他早就知道自己的喜歡,不是哥哥對妹妹的那種喜歡。
是每一次她撲進懷裡時,他心跳失控的喜歡。
是不想任何男生靠近她,只想獨自占有的喜歡。
是她趴在書桌上睡著後,想吻她側臉的喜歡。
他曾一度認為自己是個變態,也試過一遍一遍對自己說「我是哥哥」,一遍一遍把那點越界的貪念按回心底,按到發爛發臭。

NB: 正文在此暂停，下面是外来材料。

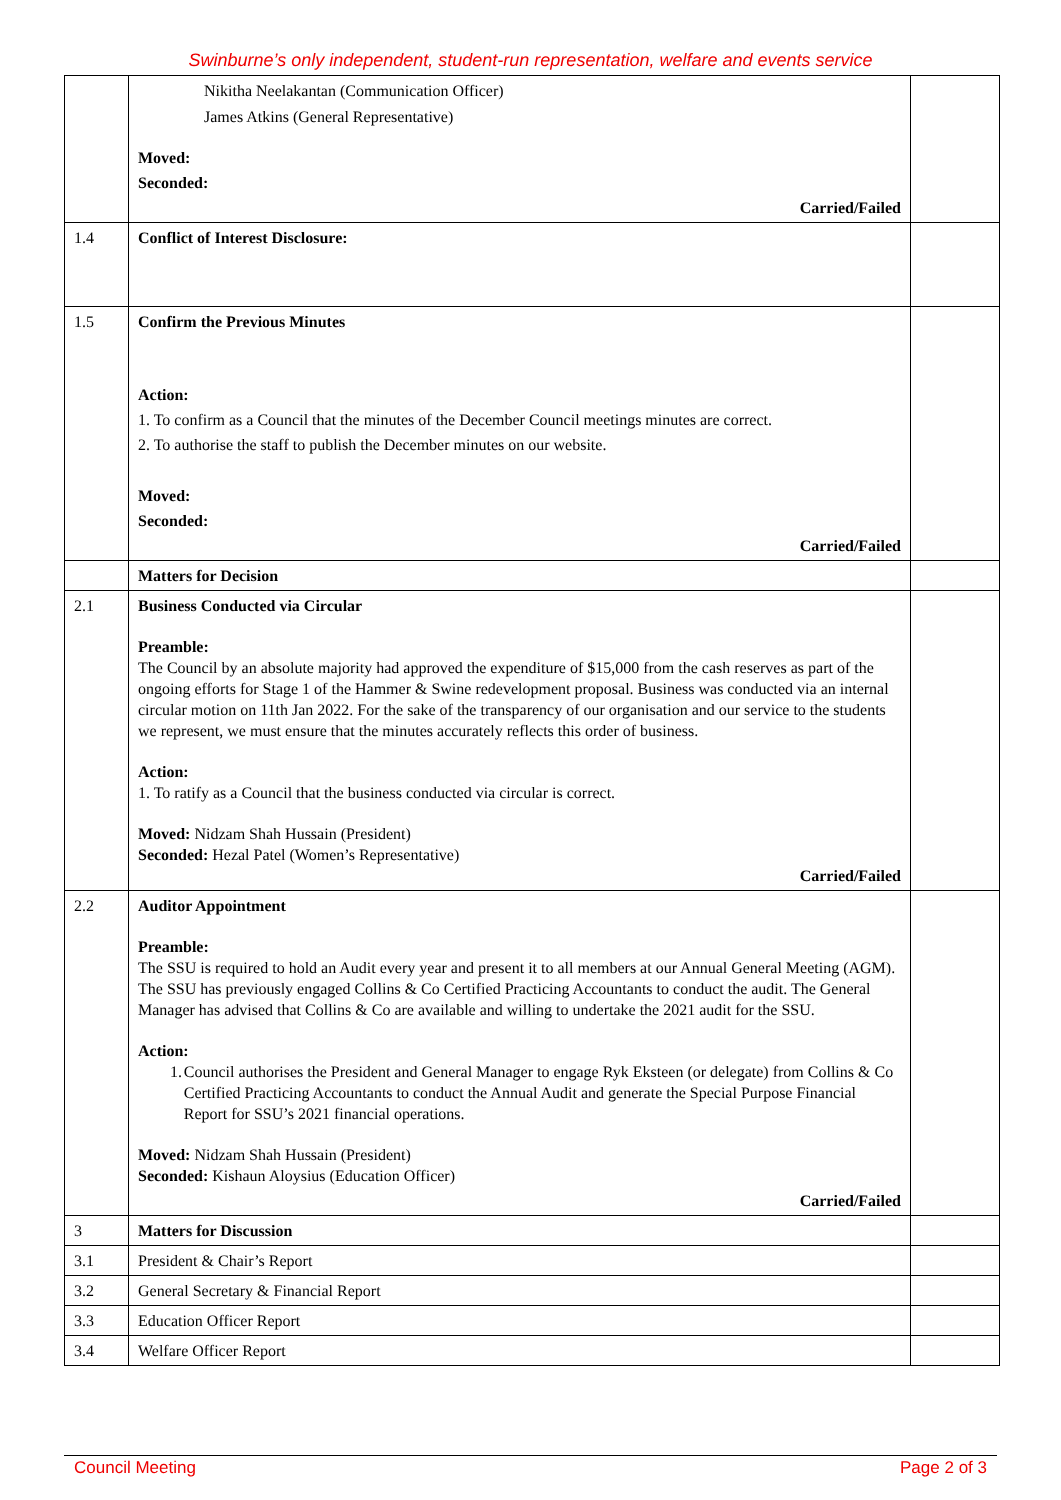Swinburne’s only independent, student-run representation, welfare and events service
| | Nikitha Neelakantan (Communication Officer) James Atkins (General Representative) Moved: Seconded: Carried/Failed | |
| 1.4 | Conflict of Interest Disclosure: | |
| 1.5 | Confirm the Previous Minutes Action: 1. To confirm as a Council that the minutes of the December Council meetings minutes are correct. 2. To authorise the staff to publish the December minutes on our website. Moved: Seconded: Carried/Failed | |
| | Matters for Decision | |
| 2.1 | Business Conducted via Circular Preamble: The Council by an absolute majority had approved the expenditure of $15,000 from the cash reserves as part of the ongoing efforts for Stage 1 of the Hammer & Swine redevelopment proposal. Business was conducted via an internal circular motion on 11th Jan 2022. For the sake of the transparency of our organisation and our service to the students we represent, we must ensure that the minutes accurately reflects this order of business. Action: 1. To ratify as a Council that the business conducted via circular is correct. Moved: Nidzam Shah Hussain (President) Seconded: Hezal Patel (Women’s Representative) Carried/Failed | |
| 2.2 | Auditor Appointment Preamble: The SSU is required to hold an Audit every year and present it to all members at our Annual General Meeting (AGM). The SSU has previously engaged Collins & Co Certified Practicing Accountants to conduct the audit. The General Manager has advised that Collins & Co are available and willing to undertake the 2021 audit for the SSU. Action: 1. Council authorises the President and General Manager to engage Ryk Eksteen (or delegate) from Collins & Co Certified Practicing Accountants to conduct the Annual Audit and generate the Special Purpose Financial Report for SSU’s 2021 financial operations. Moved: Nidzam Shah Hussain (President) Seconded: Kishaun Aloysius (Education Officer) Carried/Failed | |
| 3 | Matters for Discussion | |
| 3.1 | President & Chair’s Report | |
| 3.2 | General Secretary & Financial Report | |
| 3.3 | Education Officer Report | |
| 3.4 | Welfare Officer Report | |
Council Meeting Page 2 of 3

他替自己辯解,那是責任、是習慣、是因為從小一起長大所以他才會這樣。
可那些都是假的,都是他用來騙自己的虛殼。
現在,顧懷遠把事實從那個他以為沒人能碰到的角落裡一把拽了出來,攤在他面前。
明晃晃的,赤裸裸的。
剝奪了他繼續騙自己的機會。
他此刻覺得噁心極了。
但不確定噁心的是顧懷遠,還是被戳穿後站在這裡的自己。
書房裡靜的連一根針掉下來都會被聽到。
顧懷遠就那樣雙手背在身後,靜靜站在那裡,欣賞他的慌亂、他的羞恥。
「那家人,應該不知道這件事吧?」
玩夠了,顧懷遠抬手搭上他肩膀,湊到了他耳邊。
「你說......如果他們知道了,你還能回那個家嗎?」
」你的那個妹妹,還會再叫你一聲哥哥嗎?」
方以年猛地甩開他的手,整個人往後退了好幾步,退回到了走廊。
顧懷遠看著他攥緊的拳頭,一點也不惱。
他轉身走回書桌,聲音又恢復了那種談判桌上的從容。
「你好好考慮一下我的提議。既可以拿到我的錢,還能擺脫掉哥哥的身份,一舉兩得。」
他不急不慢,給方以年算了一筆帳。
「你是我顧懷遠的兒子,我相信你會做出正確的選擇。」
他坐了下來,重新拿起那份文件,低頭翻了一頁。
窗外的蟬鳴聲亂糟糟響起,沒有任何規律。
方以年的心跳,也失去了規律。
——
回國那天,方以年在機場等候轉機,意外遇見了正準備去巴塞隆納度假的羅瑜。
兩人坐下來聊了一小會兒。
如果顧懷遠能預見的話,不知道會不會後悔這樣做呢。